> [COMPITI DA SVOLGERE]:
1. Ricopia parola per parola il passo del testo su Guareschi che comincia con "Feroce anticomunista, Guareschi" e prosegue fino a "grande poteva riuscirci.".
2. Secondo il testo su Guareschi, in quale campo di concentramento era internato l'autore quando scrisse il Diario Clandestino?

> [ESTRATTO]:
--------------------------------
DIARIO CLANDESTINO
Giovanni Guareschi è uno scrittore del dopoguerra che io amo molto, noto al grande pubblico per essere l'inventore di Peppone e Don Camillo.
Essendo io un lettore appassionato, ho parlato spesso di lui (Risposta di Luca Tartaro a Avete mai visto la saga di "Don Camillo" e "Peppone",dai libri di Guareschi? Che ne pensate?) Di più, quest'anno, come in devoto pellegrinaggio, il vostro affezionatissimo il 25 aprile si è recato a Brescello, comune emiliano della bassa Padana dove hanno ambientato tutti i film (Risposta di Luca Tartaro a Cosa succede il 25 Aprile ?)
(Nella piazza di Brescello c'è un vero carro armato dell'epoca, tanto per far capire l'ambiente)
Feroce anticomunista, Guareschi fu l'inventore del famoso slogan "Nel segreto della cabina elettorale Dio ti vede, Stalin no". La cosa singolare però è che, con la figura del sindaco Peppone, ha creato una figura di comunista in cui anche gli stessi comunisti si riconoscono! Solo un grande poteva riuscirci.
Ma ecco cosa mi ha commosso oggi. Mi è capitato di rileggere qualche pagina del suo indimenticato Diario Clandestino, scritto mentre durante la Seconda Guerra Mondiale era internato nel campo di concentramento di Sandbostel. Giovanni scriveva su "magri quadernetti" e poi leggeva per tirarli su ai compagni di prigionia le sue pagine, commoventi o umoristiche. Non riesco ad immaginare una situazione più difficile per scrivere ma spesso le opere nascono così. Ripenso a Marco Polo che in prigione dettava a Rustichello le memorie del suo Milione.
Diario clandestino - Wikipedia
(La copertina disegnata dallo stesso Guareschi; un soldato magro e dimesso, con gli scarponi più grandi di lui)
Ecco il brano che mi ha commosso. Guareschi malinconico nel campo di concentramento pensa a CI, il figlio mai nato. Parole per tutti i bambini mai nati. Parole che solo in una estrema solitudine possono venire.
Giovannino seduto per terra sulla sabbia deserta. E' solo, ma non è solo. La vita gli diede tre figli, ma il secondo non ebbe niente dalla vita (nè una briciola di luce, nè un filo d'aria, nè un nome), perchè quando nacque già la morte l'aveva agghiacciato.
Ma egli ravvivò la bocca muta con un soffio del suo respiro; accese gli occhi spenti con un po' di luce dei suoi occhi, e gli fece un nome con un pezzettino del suo cuore: Ci. E Ci -non nato- visse. E fu sempre con suo padre, e anche ora è qui con lui, e nessuno lo sa.
Il tempo passa per gli altri suoi figli, ed essi invecchiano, minuto per minuto: ma per Ci il tempo non esiste, ed egli eterna la sua giovinezza. Ha due figli: due sono il legame tra lui e la vita; Ci è il legame tra lui e la morte. due gli fanno dolce la vita, Ci gli fa dolce la morte. Gli uomini l'hanno diviso dagli altri suoi figli, ma Ci è sempre con lui; e nessuno può staccarlo da lui, nemmeno la Morte. Perchè il giorno in cui egli getterà il suo fardelletto d'ossa, Ci ancora sarà al suo fianco, e lo prenderà per mano.
Un uccellino ha fatto il nido nel suo cuore, Ci. Giovannino, seduto sulla sabbia deserta, al limite del campo, sembra solo. E invece Ci è qui con lui, seduto sulla sua spalla destra, col faccino appoggiato alla sua gota scarna.
(30 agosto 1944)
L'arte salva la vita, un figlio si porta sempre nel cuore.
--------------------------------
> [MATERIALE FORNITO]:
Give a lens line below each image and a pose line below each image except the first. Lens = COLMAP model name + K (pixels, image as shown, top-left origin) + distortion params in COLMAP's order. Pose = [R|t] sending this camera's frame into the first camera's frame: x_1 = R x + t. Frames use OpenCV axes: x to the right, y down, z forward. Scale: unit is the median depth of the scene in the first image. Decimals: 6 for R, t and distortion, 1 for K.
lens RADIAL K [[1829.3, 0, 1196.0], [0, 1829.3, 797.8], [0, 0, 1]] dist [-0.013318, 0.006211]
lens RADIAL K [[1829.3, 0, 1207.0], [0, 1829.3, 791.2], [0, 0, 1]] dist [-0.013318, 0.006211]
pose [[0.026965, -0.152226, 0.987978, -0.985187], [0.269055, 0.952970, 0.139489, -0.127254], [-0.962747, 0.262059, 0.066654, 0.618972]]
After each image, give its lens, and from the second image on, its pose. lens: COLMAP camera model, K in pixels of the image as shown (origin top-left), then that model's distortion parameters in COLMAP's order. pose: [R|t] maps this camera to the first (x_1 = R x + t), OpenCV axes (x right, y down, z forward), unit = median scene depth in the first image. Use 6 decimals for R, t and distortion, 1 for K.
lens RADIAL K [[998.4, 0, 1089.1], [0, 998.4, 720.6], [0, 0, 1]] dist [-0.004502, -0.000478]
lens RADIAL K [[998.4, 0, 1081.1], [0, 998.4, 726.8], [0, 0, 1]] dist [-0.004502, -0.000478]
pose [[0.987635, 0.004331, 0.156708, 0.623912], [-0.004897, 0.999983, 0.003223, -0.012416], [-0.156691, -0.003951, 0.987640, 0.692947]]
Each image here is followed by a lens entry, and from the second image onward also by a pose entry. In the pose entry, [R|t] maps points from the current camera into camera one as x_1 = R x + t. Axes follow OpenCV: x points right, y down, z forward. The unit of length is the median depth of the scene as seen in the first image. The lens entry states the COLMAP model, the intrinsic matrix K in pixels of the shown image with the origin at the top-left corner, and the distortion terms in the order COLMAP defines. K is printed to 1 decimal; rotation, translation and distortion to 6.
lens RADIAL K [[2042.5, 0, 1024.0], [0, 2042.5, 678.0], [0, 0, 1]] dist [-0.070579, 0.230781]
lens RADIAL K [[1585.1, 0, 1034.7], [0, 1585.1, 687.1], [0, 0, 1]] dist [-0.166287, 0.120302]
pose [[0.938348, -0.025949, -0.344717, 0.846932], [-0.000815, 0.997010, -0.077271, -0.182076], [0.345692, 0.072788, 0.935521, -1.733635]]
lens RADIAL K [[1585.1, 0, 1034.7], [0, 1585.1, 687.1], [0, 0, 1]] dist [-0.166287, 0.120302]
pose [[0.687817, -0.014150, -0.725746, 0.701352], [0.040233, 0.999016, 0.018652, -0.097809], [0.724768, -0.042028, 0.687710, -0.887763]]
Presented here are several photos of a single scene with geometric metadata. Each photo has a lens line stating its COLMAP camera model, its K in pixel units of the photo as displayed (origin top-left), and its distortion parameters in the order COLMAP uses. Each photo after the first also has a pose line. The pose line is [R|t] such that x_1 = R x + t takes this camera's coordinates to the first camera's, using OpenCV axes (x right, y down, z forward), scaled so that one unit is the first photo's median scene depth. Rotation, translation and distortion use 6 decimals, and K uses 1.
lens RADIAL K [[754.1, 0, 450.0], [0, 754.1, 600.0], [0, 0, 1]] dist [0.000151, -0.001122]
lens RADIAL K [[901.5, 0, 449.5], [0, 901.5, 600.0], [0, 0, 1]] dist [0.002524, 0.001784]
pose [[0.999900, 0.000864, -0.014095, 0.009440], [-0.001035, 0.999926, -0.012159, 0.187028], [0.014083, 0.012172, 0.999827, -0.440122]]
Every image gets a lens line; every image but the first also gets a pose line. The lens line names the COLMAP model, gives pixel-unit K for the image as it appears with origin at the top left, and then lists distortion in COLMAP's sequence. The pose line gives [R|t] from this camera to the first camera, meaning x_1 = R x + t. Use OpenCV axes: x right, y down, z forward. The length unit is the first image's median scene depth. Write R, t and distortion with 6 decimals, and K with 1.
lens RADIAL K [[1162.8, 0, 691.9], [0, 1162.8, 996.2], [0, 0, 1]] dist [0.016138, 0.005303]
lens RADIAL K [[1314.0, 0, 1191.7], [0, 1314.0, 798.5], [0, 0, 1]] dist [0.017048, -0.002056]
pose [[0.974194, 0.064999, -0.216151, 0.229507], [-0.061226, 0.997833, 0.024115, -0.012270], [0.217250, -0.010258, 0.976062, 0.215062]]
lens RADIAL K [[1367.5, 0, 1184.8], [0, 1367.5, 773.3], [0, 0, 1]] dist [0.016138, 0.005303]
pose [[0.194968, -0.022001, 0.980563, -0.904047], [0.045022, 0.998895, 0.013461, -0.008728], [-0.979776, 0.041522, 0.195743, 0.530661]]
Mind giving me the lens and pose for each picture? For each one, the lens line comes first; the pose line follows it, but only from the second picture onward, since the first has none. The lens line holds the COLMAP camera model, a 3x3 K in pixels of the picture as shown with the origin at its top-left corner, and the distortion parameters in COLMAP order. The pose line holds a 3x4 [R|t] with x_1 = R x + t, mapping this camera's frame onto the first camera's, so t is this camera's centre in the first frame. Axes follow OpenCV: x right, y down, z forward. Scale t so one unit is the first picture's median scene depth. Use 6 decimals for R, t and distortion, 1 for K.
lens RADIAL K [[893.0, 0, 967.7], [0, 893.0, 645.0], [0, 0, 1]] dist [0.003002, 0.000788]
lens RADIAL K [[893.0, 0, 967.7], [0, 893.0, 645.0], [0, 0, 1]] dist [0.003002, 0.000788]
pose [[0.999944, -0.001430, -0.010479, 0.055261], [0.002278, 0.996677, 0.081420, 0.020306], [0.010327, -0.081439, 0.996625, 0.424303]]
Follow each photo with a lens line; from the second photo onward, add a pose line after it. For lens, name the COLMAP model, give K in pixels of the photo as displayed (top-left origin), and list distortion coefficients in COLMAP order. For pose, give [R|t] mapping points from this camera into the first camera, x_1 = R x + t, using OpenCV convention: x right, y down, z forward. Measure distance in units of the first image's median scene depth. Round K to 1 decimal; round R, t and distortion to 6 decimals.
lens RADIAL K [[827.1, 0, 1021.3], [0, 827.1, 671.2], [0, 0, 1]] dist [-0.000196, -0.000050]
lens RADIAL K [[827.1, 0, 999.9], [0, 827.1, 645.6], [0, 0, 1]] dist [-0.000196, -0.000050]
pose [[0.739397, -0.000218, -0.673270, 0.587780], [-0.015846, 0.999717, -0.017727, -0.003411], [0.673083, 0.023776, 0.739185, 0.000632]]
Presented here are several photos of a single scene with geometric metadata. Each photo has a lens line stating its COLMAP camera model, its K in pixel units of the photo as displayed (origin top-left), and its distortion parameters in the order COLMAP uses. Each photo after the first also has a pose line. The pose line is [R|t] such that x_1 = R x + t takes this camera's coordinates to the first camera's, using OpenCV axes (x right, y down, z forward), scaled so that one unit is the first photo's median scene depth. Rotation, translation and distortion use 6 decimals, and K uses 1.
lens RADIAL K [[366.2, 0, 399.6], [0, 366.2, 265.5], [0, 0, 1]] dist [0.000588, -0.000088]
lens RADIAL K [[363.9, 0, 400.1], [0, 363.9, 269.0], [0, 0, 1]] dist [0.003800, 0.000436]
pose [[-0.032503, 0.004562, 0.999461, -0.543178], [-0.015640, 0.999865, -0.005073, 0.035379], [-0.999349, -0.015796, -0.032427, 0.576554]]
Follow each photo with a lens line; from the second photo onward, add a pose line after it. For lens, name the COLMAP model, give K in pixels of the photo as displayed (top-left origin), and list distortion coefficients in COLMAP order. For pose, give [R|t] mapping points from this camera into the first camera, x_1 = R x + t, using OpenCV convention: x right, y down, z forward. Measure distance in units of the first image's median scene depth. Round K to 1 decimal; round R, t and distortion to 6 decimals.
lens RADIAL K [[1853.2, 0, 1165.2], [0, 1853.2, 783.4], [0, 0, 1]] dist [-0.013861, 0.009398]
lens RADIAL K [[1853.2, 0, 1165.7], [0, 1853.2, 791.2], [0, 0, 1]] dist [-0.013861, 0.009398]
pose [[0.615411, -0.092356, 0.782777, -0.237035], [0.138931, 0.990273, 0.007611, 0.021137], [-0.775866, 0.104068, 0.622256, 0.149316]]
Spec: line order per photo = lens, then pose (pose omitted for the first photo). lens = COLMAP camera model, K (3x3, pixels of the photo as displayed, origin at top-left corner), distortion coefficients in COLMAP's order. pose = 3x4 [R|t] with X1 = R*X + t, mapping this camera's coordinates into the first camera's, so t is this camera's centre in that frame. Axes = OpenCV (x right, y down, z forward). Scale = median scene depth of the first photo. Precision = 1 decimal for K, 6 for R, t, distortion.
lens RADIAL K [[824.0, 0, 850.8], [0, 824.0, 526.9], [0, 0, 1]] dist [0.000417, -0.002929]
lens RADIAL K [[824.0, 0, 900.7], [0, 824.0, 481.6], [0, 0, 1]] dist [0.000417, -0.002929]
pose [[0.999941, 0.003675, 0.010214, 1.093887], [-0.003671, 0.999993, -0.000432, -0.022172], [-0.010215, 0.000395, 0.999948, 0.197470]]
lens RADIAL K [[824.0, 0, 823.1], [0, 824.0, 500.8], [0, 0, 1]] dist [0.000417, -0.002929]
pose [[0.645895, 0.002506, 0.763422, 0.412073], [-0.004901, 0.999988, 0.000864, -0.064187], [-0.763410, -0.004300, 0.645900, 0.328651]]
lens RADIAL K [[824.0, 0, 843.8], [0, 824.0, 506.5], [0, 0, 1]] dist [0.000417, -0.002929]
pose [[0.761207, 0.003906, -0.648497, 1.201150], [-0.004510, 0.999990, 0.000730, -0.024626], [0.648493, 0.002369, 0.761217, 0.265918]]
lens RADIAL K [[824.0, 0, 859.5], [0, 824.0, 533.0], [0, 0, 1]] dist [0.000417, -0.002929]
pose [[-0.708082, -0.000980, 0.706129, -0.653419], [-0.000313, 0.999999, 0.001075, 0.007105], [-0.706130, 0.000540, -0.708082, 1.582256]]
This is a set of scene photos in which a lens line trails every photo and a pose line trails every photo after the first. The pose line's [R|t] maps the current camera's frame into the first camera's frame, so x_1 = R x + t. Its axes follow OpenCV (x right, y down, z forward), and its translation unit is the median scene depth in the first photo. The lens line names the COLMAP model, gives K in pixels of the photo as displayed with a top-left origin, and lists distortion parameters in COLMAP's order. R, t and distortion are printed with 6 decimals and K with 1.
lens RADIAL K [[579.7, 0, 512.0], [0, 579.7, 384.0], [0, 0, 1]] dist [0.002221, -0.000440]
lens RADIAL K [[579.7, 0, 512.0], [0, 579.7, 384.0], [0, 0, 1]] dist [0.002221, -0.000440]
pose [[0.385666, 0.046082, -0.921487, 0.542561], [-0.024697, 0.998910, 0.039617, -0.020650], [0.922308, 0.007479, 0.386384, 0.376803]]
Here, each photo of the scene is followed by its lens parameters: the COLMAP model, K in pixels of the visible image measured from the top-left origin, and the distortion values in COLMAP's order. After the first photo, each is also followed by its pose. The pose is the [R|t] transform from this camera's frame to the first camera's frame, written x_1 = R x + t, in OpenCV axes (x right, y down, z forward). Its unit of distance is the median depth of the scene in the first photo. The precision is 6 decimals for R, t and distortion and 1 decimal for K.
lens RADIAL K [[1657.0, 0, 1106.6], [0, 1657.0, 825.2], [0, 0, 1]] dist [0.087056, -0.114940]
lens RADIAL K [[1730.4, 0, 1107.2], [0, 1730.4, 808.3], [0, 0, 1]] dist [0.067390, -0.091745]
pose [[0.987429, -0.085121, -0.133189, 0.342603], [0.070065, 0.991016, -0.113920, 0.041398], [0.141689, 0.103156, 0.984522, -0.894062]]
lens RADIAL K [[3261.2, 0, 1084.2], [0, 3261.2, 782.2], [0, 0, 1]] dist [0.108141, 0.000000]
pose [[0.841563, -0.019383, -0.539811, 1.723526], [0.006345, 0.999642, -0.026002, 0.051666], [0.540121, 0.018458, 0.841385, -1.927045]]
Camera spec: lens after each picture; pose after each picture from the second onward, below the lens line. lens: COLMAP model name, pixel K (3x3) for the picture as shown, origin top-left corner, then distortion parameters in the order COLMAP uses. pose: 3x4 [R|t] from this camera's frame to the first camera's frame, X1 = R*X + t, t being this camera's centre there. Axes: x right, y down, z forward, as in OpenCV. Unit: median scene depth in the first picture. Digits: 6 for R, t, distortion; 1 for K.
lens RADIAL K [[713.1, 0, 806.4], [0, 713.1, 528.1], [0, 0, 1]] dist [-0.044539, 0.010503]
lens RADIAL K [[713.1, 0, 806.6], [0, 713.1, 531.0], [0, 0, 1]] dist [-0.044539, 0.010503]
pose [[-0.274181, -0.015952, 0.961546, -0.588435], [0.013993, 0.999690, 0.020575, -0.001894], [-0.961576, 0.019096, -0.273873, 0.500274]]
--------------------------------
> [RISPOSTE AI COMPITI]:
1.
Feroce anticomunista, Guareschi fu l'inventore del famoso slogan "Nel segreto della cabina elettorale Dio ti vede, Stalin no". La cosa singolare però è che, con la figura del sindaco Peppone, ha creato una figura di comunista in cui anche gli stessi comunisti si riconoscono! Solo un grande poteva riuscirci.

2. Nel campo di concentramento di Sandbostel.